## Aim of the task
Every entry below needs to be printed again exactly, with its pictures left out.

[Dataset entries]
+ + +
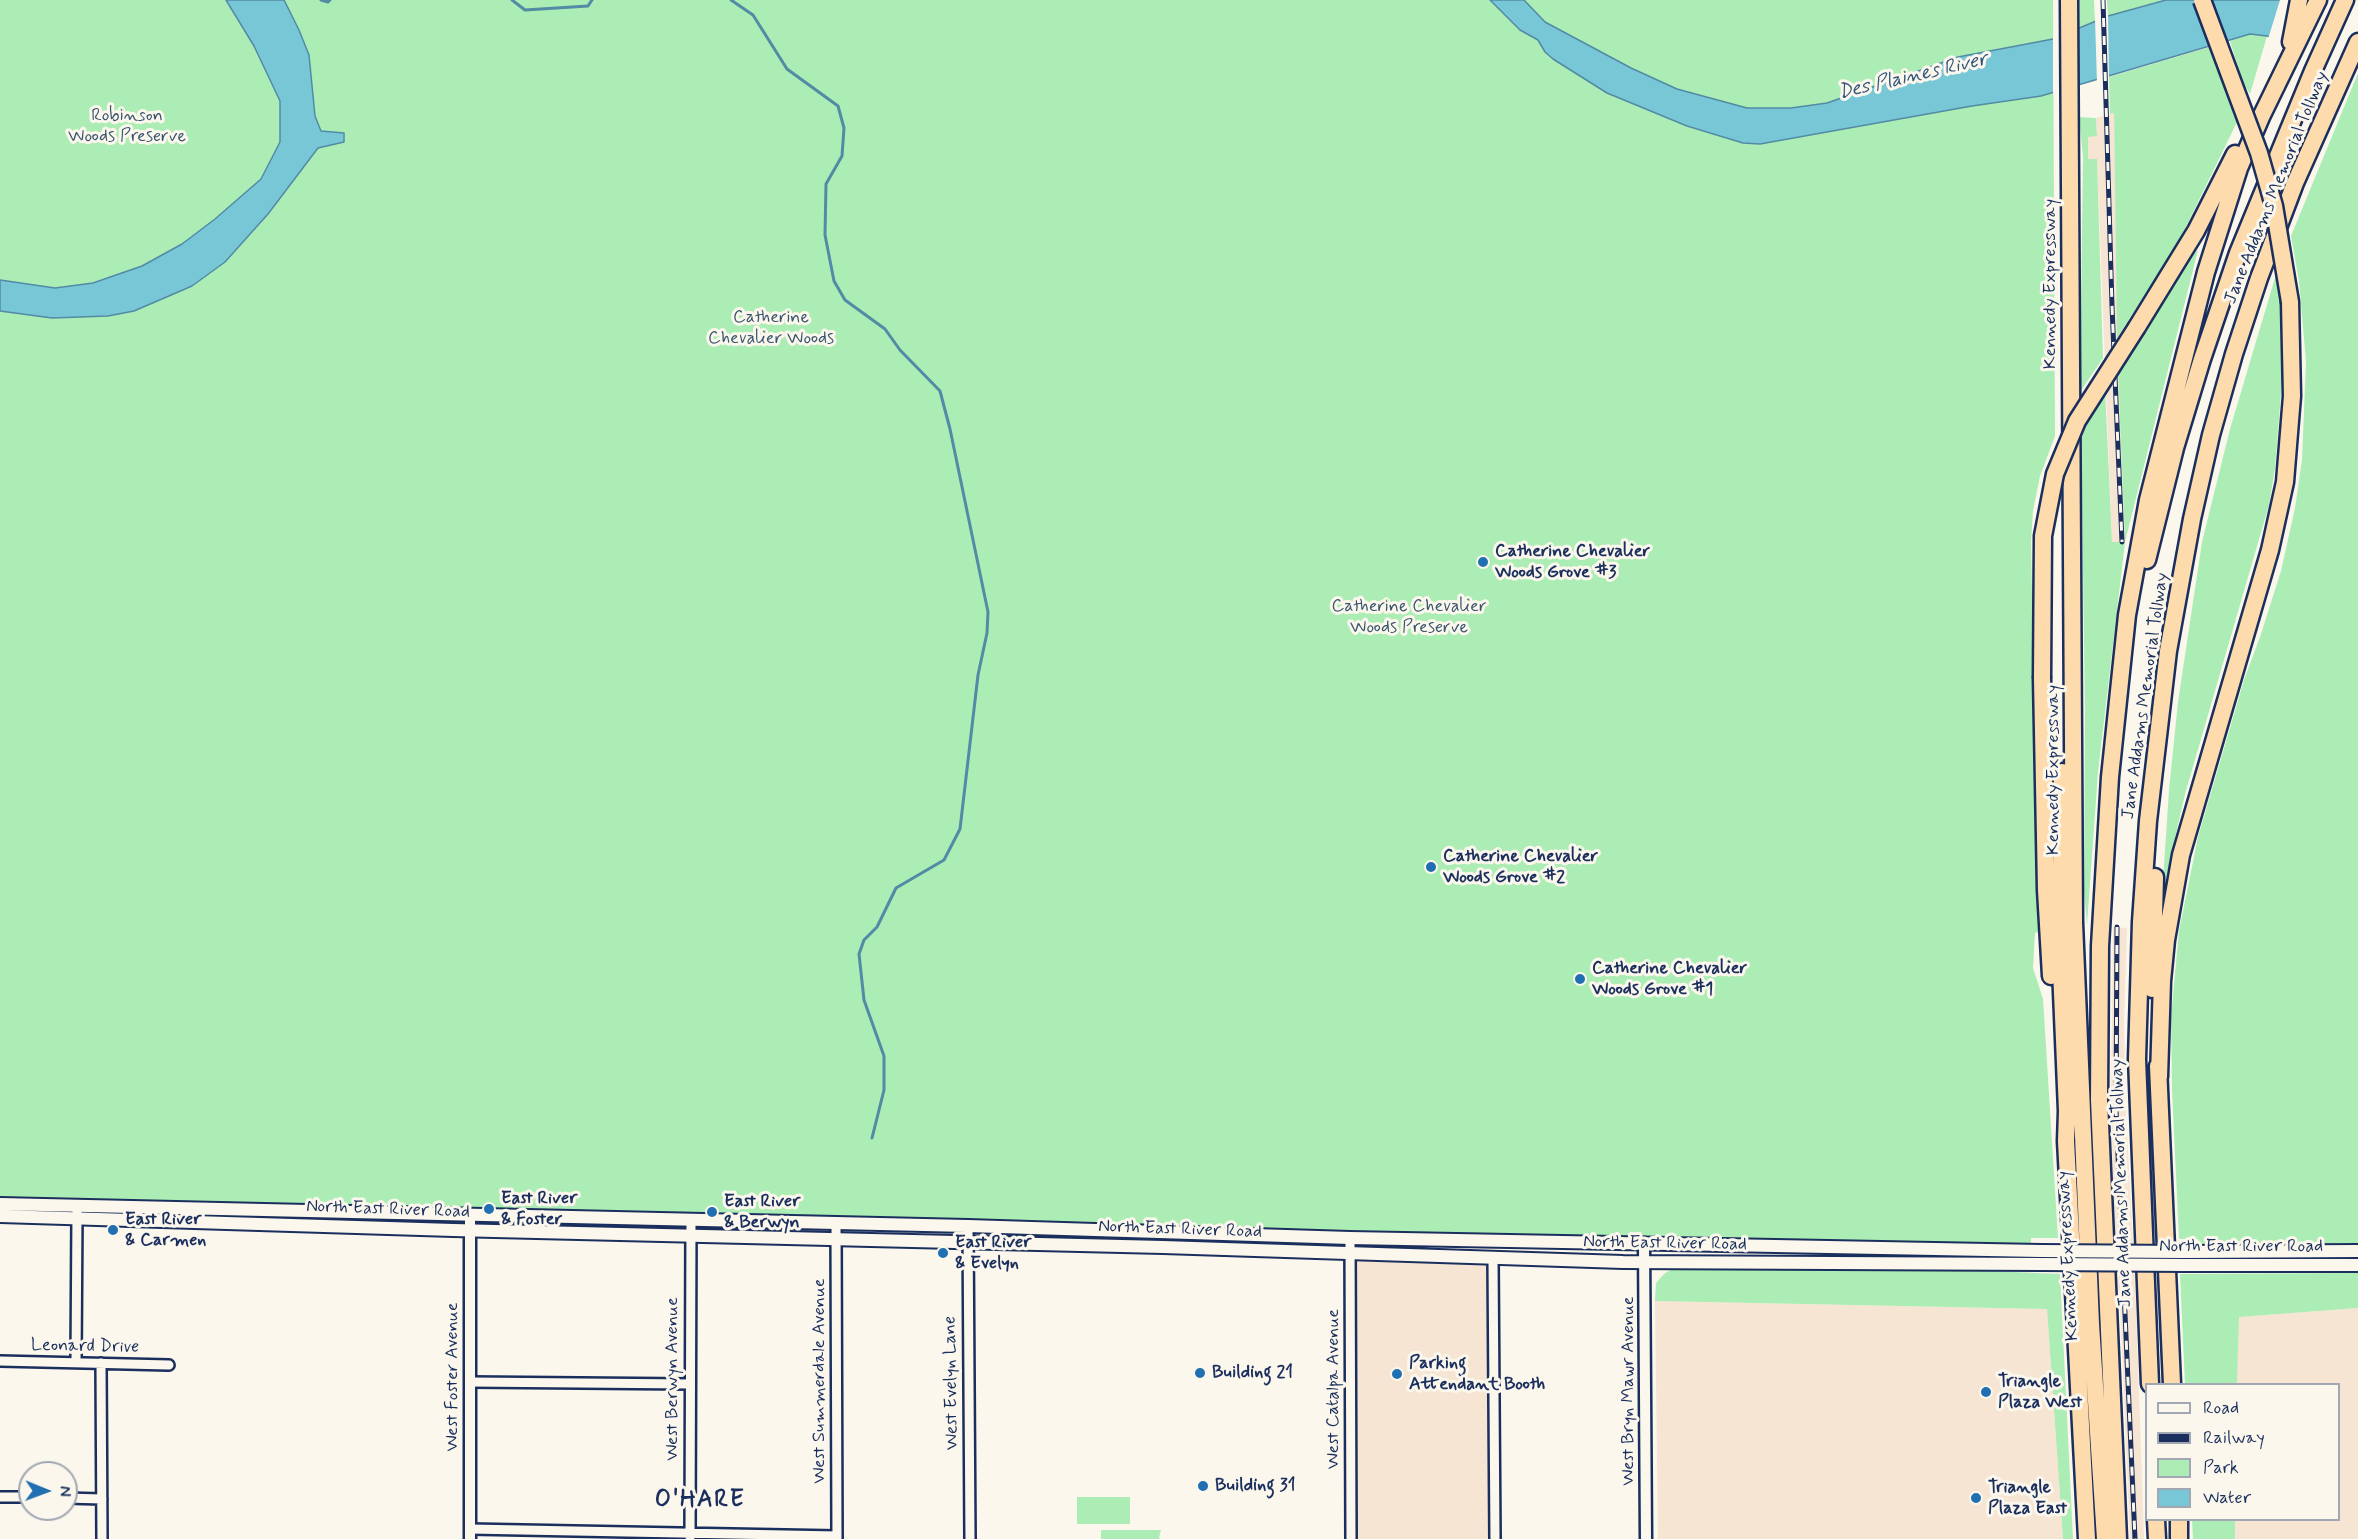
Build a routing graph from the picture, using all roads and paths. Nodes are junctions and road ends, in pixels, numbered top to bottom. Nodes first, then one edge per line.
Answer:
1 (2202, 0) edge
2 (2299, 0) edge
3 (2318, 0) edge
4 (2345, 0) edge
5 (2069, 2) edge
6 (2358, 42) edge
7 (2288, 64) junction
8 (2261, 117) junction
9 (2072, 501) junction
10 (2162, 703) junction
11 (2110, 777) junction
12 (2159, 1077) junction
13 (2066, 1141) junction
14 (0, 1204) edge
15 (77, 1212) junction
16 (470, 1215) junction
17 (0, 1216) edge
18 (691, 1220) junction
19 (836, 1223) junction
20 (968, 1226) junction
21 (470, 1231) junction
22 (691, 1236) junction
23 (1350, 1238) junction
24 (836, 1239) junction
25 (968, 1242) junction
26 (1644, 1243) junction
27 (2358, 1251) edge
28 (1350, 1254) junction
29 (2042, 1257) junction
30 (1493, 1258) junction
31 (2186, 1258) junction
32 (1644, 1262) junction
33 (2358, 1265) edge
34 (0, 1361) edge
35 (76, 1363) junction
36 (101, 1363) junction
37 (169, 1365) dead end
38 (470, 1382) junction
39 (2150, 1383) edge
40 (2172, 1383) edge
41 (690, 1384) junction
42 (0, 1497) edge
43 (18, 1497) edge
44 (78, 1498) edge
45 (102, 1499) junction
46 (2156, 1521) edge
47 (2178, 1521) edge
48 (470, 1534) edge
49 (690, 1536) edge
50 (837, 1537) edge
51 (102, 1539) edge
52 (970, 1539) edge
53 (1352, 1539) edge
54 (1495, 1539) edge
55 (1646, 1539) edge
56 (2087, 1539) edge
57 (2105, 1539) edge
58 (2118, 1539) edge
59 (2157, 1539) edge
60 (2180, 1539) edge

1 - 12 highway, bridge
2 - 7 highway
3 - 7 highway, Jane Addams Memorial Tollway
4 - 11 highway, Jane Addams Memorial Tollway
5 - 9 highway, Kennedy Expressway
6 - 10 highway, Jane Addams Memorial Tollway
7 - 8 highway, Jane Addams Memorial Tollway
8 - 11 highway, Jane Addams Memorial Tollway
8 - 13 highway, bridge
9 - 13 highway
9 - 57 highway, Kennedy Expressway
10 - 12 highway
10 - 39 highway, Jane Addams Memorial Tollway
11 - 58 highway, Jane Addams Memorial Tollway
12 - 40 highway
13 - 56 highway
14 - 15 main road, North East River Road
15 - 16 main road, North East River Road
15 - 17 main road, North East River Road
15 - 21 main road, North East River Road
15 - 35 street
16 - 18 main road, North East River Road
16 - 21 street, West Foster Avenue
18 - 19 main road, North East River Road
18 - 22 street, West Berwyn Avenue
19 - 20 main road, North East River Road
19 - 24 street, West Summerdale Avenue
20 - 23 main road, North East River Road
20 - 25 street, West Evelyn Lane
21 - 22 main road, North East River Road
21 - 38 street, West Foster Avenue
22 - 24 main road, North East River Road
22 - 41 street, West Berwyn Avenue
23 - 26 main road, North East River Road
23 - 28 street, West Catalpa Avenue
24 - 25 main road, North East River Road
24 - 50 street, West Summerdale Avenue
25 - 28 main road, North East River Road
25 - 52 street, West Evelyn Lane
26 - 29 main road, North East River Road
26 - 32 street, West Bryn Mawr Avenue
27 - 31 main road, North East River Road
28 - 30 main road, North East River Road
28 - 53 street, West Catalpa Avenue
29 - 31 main road, North East River Road, bridge
29 - 32 main road, North East River Road
30 - 32 main road, North East River Road
30 - 54 street
31 - 33 main road, North East River Road
32 - 55 street, West Bryn Mawr Avenue
34 - 35 street, Leonard Drive
35 - 36 street, Leonard Drive
36 - 37 street, Leonard Drive
36 - 45 street
38 - 41 street
38 - 48 street, West Foster Avenue
41 - 49 street, West Berwyn Avenue
42 - 43 street
44 - 45 street
45 - 51 street
46 - 59 highway
47 - 60 highway
48 - 49 street
49 - 50 street

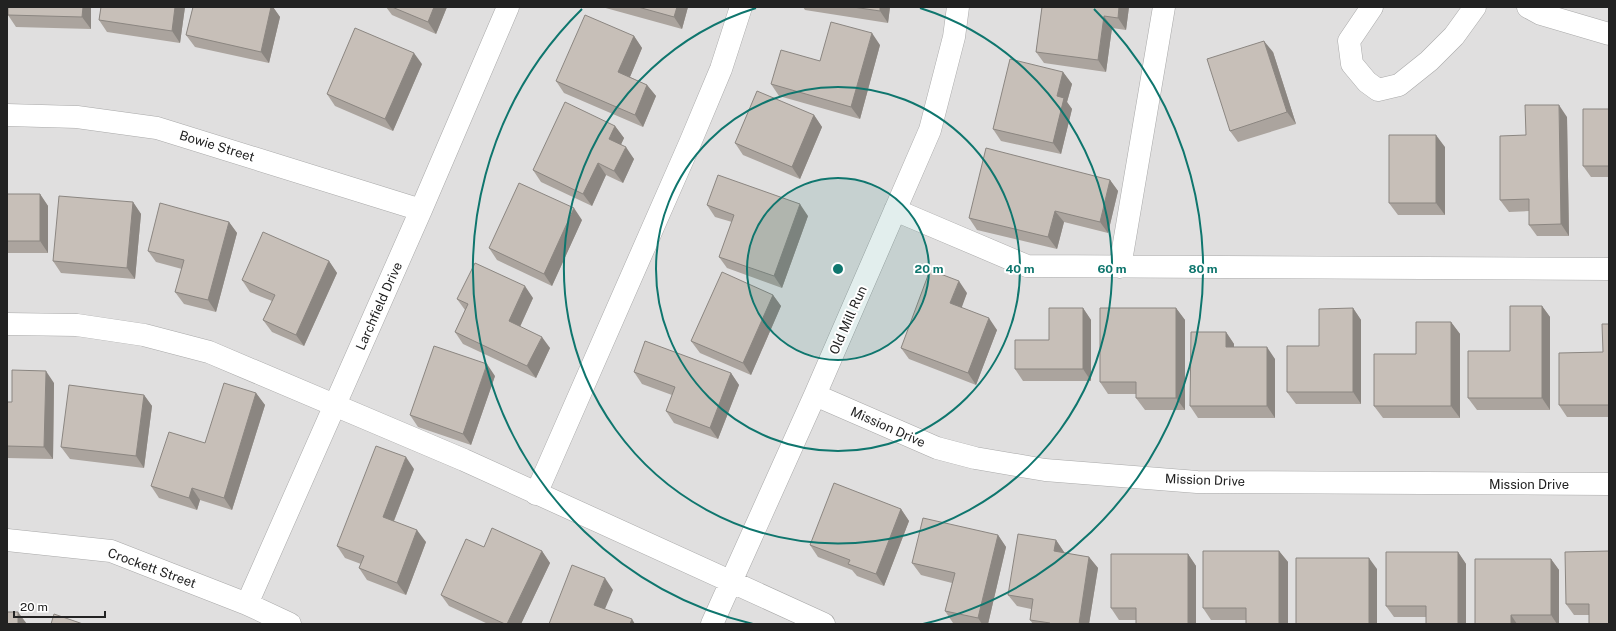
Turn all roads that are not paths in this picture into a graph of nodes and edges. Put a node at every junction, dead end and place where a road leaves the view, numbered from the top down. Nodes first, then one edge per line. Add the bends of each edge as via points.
1 (508, 7) edge
2 (741, 7) edge
3 (958, 7) edge
4 (1164, 7) edge
5 (1372, 7) edge
6 (1475, 7) edge
7 (1528, 7) edge
8 (1609, 34) edge
9 (7, 115) edge
10 (421, 210) junction
11 (895, 210) junction
12 (1120, 267) junction
13 (1609, 268) edge
14 (7, 324) edge
15 (815, 395) junction
16 (335, 405) junction
17 (1609, 484) edge
18 (536, 494) junction
19 (7, 540) edge
20 (730, 583) junction
21 (247, 604) junction
22 (290, 624) edge
23 (712, 624) edge
24 (824, 624) edge

1 - 10 street, Larchfield Drive
2 - 18 street via 721,70
3 - 11 street, Old Mill Run via 954,37 930,130
4 - 12 street
5 - 6 street via 1349,41 1352,64 1367,82 1378,90 1399,85 1429,61 1454,36
7 - 8 street via 1541,14
9 - 10 street, Bowie Street via 76,117 157,128
10 - 16 street, Larchfield Drive
11 - 12 street via 1027,266
11 - 15 street, Old Mill Run
12 - 13 street
14 - 16 street via 77,325 144,335 209,352
15 - 17 street, Mission Drive via 937,448 975,458 1045,470 1197,482
15 - 20 street, Old Mill Run
16 - 18 street
16 - 21 street, Larchfield Drive
18 - 20 street
19 - 21 street, Crockett Street via 111,551
20 - 23 street, Old Mill Run
20 - 24 street
21 - 22 street, Crockett Street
+ + +
## Answer area
Build a routing graph from the picture, using all roads and paths. Nodes are junctions and road ends, in pixels, numbered top to bottom. Nodes first, then one edge per line.
Answer:
1 (2202, 0) edge
2 (2299, 0) edge
3 (2318, 0) edge
4 (2345, 0) edge
5 (2069, 2) edge
6 (2358, 42) edge
7 (2288, 64) junction
8 (2261, 117) junction
9 (2072, 501) junction
10 (2162, 703) junction
11 (2110, 777) junction
12 (2159, 1077) junction
13 (2066, 1141) junction
14 (0, 1204) edge
15 (77, 1212) junction
16 (470, 1215) junction
17 (0, 1216) edge
18 (691, 1220) junction
19 (836, 1223) junction
20 (968, 1226) junction
21 (470, 1231) junction
22 (691, 1236) junction
23 (1350, 1238) junction
24 (836, 1239) junction
25 (968, 1242) junction
26 (1644, 1243) junction
27 (2358, 1251) edge
28 (1350, 1254) junction
29 (2042, 1257) junction
30 (1493, 1258) junction
31 (2186, 1258) junction
32 (1644, 1262) junction
33 (2358, 1265) edge
34 (0, 1361) edge
35 (76, 1363) junction
36 (101, 1363) junction
37 (169, 1365) dead end
38 (470, 1382) junction
39 (2150, 1383) edge
40 (2172, 1383) edge
41 (690, 1384) junction
42 (0, 1497) edge
43 (18, 1497) edge
44 (78, 1498) edge
45 (102, 1499) junction
46 (2156, 1521) edge
47 (2178, 1521) edge
48 (470, 1534) edge
49 (690, 1536) edge
50 (837, 1537) edge
51 (102, 1539) edge
52 (970, 1539) edge
53 (1352, 1539) edge
54 (1495, 1539) edge
55 (1646, 1539) edge
56 (2087, 1539) edge
57 (2105, 1539) edge
58 (2118, 1539) edge
59 (2157, 1539) edge
60 (2180, 1539) edge

1 - 12 highway, bridge
2 - 7 highway
3 - 7 highway, Jane Addams Memorial Tollway
4 - 11 highway, Jane Addams Memorial Tollway
5 - 9 highway, Kennedy Expressway
6 - 10 highway, Jane Addams Memorial Tollway
7 - 8 highway, Jane Addams Memorial Tollway
8 - 11 highway, Jane Addams Memorial Tollway
8 - 13 highway, bridge
9 - 13 highway
9 - 57 highway, Kennedy Expressway
10 - 12 highway
10 - 39 highway, Jane Addams Memorial Tollway
11 - 58 highway, Jane Addams Memorial Tollway
12 - 40 highway
13 - 56 highway
14 - 15 main road, North East River Road
15 - 16 main road, North East River Road
15 - 17 main road, North East River Road
15 - 21 main road, North East River Road
15 - 35 street
16 - 18 main road, North East River Road
16 - 21 street, West Foster Avenue
18 - 19 main road, North East River Road
18 - 22 street, West Berwyn Avenue
19 - 20 main road, North East River Road
19 - 24 street, West Summerdale Avenue
20 - 23 main road, North East River Road
20 - 25 street, West Evelyn Lane
21 - 22 main road, North East River Road
21 - 38 street, West Foster Avenue
22 - 24 main road, North East River Road
22 - 41 street, West Berwyn Avenue
23 - 26 main road, North East River Road
23 - 28 street, West Catalpa Avenue
24 - 25 main road, North East River Road
24 - 50 street, West Summerdale Avenue
25 - 28 main road, North East River Road
25 - 52 street, West Evelyn Lane
26 - 29 main road, North East River Road
26 - 32 street, West Bryn Mawr Avenue
27 - 31 main road, North East River Road
28 - 30 main road, North East River Road
28 - 53 street, West Catalpa Avenue
29 - 31 main road, North East River Road, bridge
29 - 32 main road, North East River Road
30 - 32 main road, North East River Road
30 - 54 street
31 - 33 main road, North East River Road
32 - 55 street, West Bryn Mawr Avenue
34 - 35 street, Leonard Drive
35 - 36 street, Leonard Drive
36 - 37 street, Leonard Drive
36 - 45 street
38 - 41 street
38 - 48 street, West Foster Avenue
41 - 49 street, West Berwyn Avenue
42 - 43 street
44 - 45 street
45 - 51 street
46 - 59 highway
47 - 60 highway
48 - 49 street
49 - 50 street

Turn all roads that are not paths in this picture into a graph of nodes and edges. Put a node at every junction, dead end and place where a road leaves the view, numbered from the top down. Nodes first, then one edge per line. Add the bends of each edge as via points.
1 (508, 7) edge
2 (741, 7) edge
3 (958, 7) edge
4 (1164, 7) edge
5 (1372, 7) edge
6 (1475, 7) edge
7 (1528, 7) edge
8 (1609, 34) edge
9 (7, 115) edge
10 (421, 210) junction
11 (895, 210) junction
12 (1120, 267) junction
13 (1609, 268) edge
14 (7, 324) edge
15 (815, 395) junction
16 (335, 405) junction
17 (1609, 484) edge
18 (536, 494) junction
19 (7, 540) edge
20 (730, 583) junction
21 (247, 604) junction
22 (290, 624) edge
23 (712, 624) edge
24 (824, 624) edge

1 - 10 street, Larchfield Drive
2 - 18 street via 721,70
3 - 11 street, Old Mill Run via 954,37 930,130
4 - 12 street
5 - 6 street via 1349,41 1352,64 1367,82 1378,90 1399,85 1429,61 1454,36
7 - 8 street via 1541,14
9 - 10 street, Bowie Street via 76,117 157,128
10 - 16 street, Larchfield Drive
11 - 12 street via 1027,266
11 - 15 street, Old Mill Run
12 - 13 street
14 - 16 street via 77,325 144,335 209,352
15 - 17 street, Mission Drive via 937,448 975,458 1045,470 1197,482
15 - 20 street, Old Mill Run
16 - 18 street
16 - 21 street, Larchfield Drive
18 - 20 street
19 - 21 street, Crockett Street via 111,551
20 - 23 street, Old Mill Run
20 - 24 street
21 - 22 street, Crockett Street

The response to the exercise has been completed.